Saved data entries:
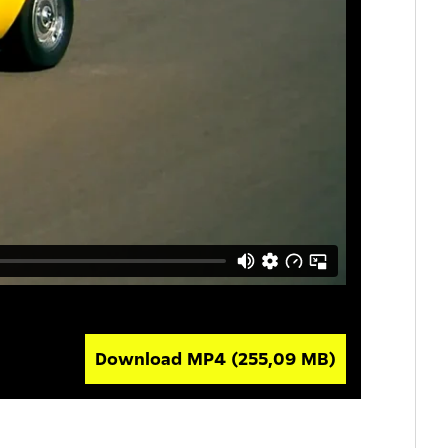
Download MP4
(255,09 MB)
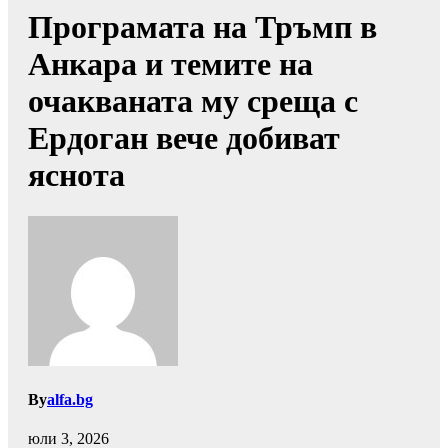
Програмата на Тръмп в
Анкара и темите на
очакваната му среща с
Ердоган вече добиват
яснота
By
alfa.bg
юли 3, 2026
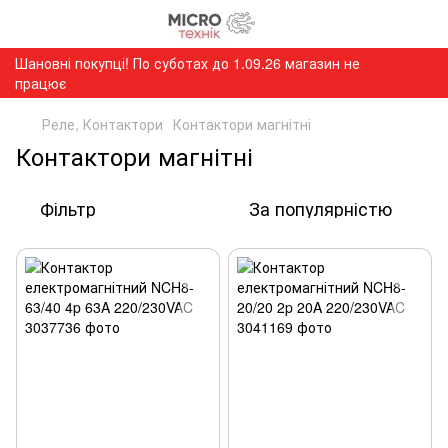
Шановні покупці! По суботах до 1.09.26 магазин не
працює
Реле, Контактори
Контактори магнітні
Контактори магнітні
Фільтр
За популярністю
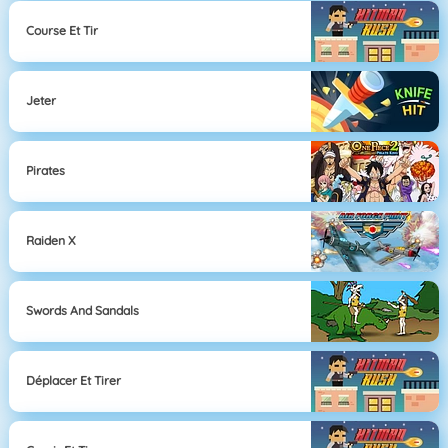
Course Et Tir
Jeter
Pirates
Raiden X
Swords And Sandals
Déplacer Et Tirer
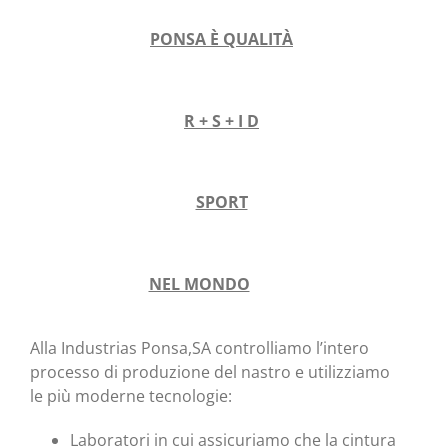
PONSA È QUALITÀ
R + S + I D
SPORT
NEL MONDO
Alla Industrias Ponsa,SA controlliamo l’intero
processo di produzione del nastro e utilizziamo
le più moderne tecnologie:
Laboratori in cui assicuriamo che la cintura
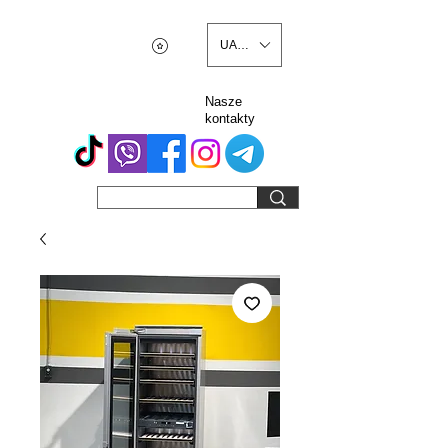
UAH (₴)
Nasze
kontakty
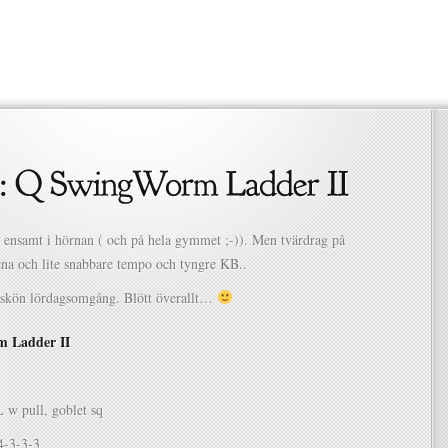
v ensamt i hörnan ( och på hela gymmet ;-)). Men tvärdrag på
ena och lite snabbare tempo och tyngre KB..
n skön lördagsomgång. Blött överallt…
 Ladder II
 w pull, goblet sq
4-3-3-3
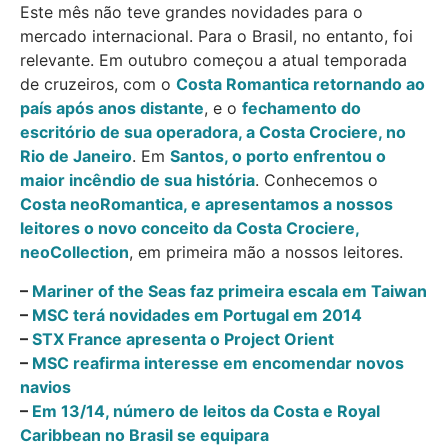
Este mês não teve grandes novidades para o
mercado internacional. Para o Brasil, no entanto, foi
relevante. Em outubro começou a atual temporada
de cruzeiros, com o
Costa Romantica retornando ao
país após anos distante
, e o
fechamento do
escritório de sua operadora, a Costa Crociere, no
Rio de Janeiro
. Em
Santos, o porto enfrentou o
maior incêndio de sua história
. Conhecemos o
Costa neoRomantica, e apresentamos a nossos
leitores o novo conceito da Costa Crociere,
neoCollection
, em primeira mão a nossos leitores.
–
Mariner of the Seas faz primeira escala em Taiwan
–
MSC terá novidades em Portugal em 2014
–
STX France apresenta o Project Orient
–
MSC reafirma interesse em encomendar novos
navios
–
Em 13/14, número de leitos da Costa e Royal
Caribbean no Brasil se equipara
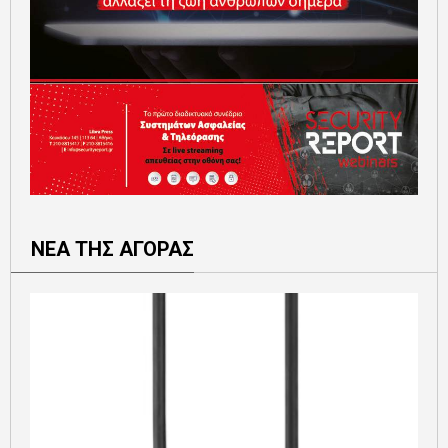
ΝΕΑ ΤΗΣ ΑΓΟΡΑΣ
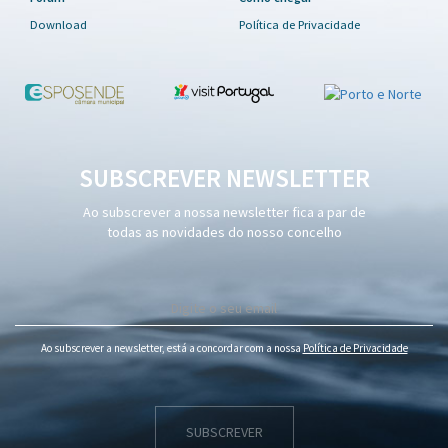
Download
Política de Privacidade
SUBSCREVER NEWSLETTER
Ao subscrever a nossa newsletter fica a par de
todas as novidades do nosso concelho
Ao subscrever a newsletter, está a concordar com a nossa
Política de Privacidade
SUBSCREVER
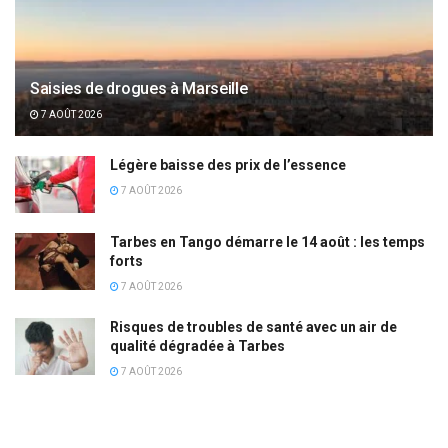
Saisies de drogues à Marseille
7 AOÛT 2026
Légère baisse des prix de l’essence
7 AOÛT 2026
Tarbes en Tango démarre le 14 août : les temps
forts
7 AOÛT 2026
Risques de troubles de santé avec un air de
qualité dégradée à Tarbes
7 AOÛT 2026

> _AIM OF THE TASK_:
Repeat the records above word for word, apart from the pictures.

> _ANSWER TO THIS TASK_:
Download MP4
(255,09 MB)
Програмата на Тръмп в
Анкара и темите на
очакваната му среща с
Ердоган вече добиват
яснота
By
alfa.bg
юли 3, 2026
Шановні покупці! По суботах до 1.09.26 магазин не
працює
Реле, Контактори
Контактори магнітні
Контактори магнітні
Фільтр
За популярністю
Course Et Tir
Jeter
Pirates
Raiden X
Swords And Sandals
Déplacer Et Tirer
PONSA È QUALITÀ
R + S + I D
SPORT
NEL MONDO
Alla Industrias Ponsa,SA controlliamo l’intero
processo di produzione del nastro e utilizziamo
le più moderne tecnologie:
Laboratori in cui assicuriamo che la cintura
UAH (₴)
Nasze
kontakty
v ensamt i hörnan ( och på hela gymmet ;-)). Men tvärdrag på
ena och lite snabbare tempo och tyngre KB..
n skön lördagsomgång. Blött överallt…
 Ladder II
 w pull, goblet sq
4-3-3-3
Este mês não teve grandes novidades para o
mercado internacional. Para o Brasil, no entanto, foi
relevante. Em outubro começou a atual temporada
de cruzeiros, com o
Costa Romantica retornando ao
país após anos distante
, e o
fechamento do
escritório de sua operadora, a Costa Crociere, no
Rio de Janeiro
. Em
Santos, o porto enfrentou o
maior incêndio de sua história
. Conhecemos o
Costa neoRomantica, e apresentamos a nossos
leitores o novo conceito da Costa Crociere,
neoCollection
, em primeira mão a nossos leitores.
–
Mariner of the Seas faz primeira escala em Taiwan
–
MSC terá novidades em Portugal em 2014
–
STX France apresenta o Project Orient
–
MSC reafirma interesse em encomendar novos
navios
–
Em 13/14, número de leitos da Costa e Royal
Caribbean no Brasil se equipara
ΝΕΑ ΤΗΣ ΑΓΟΡΑΣ
Download
Política de Privacidade
SUBSCREVER NEWSLETTER
Ao subscrever a nossa newsletter fica a par de
todas as novidades do nosso concelho
Ao subscrever a newsletter, está a concordar com a nossa
Política de Privacidade
SUBSCREVER
Saisies de drogues à Marseille
7 AOÛT 2026
Légère baisse des prix de l’essence
7 AOÛT 2026
Tarbes en Tango démarre le 14 août : les temps
forts
7 AOÛT 2026
Risques de troubles de santé avec un air de
qualité dégradée à Tarbes
7 AOÛT 2026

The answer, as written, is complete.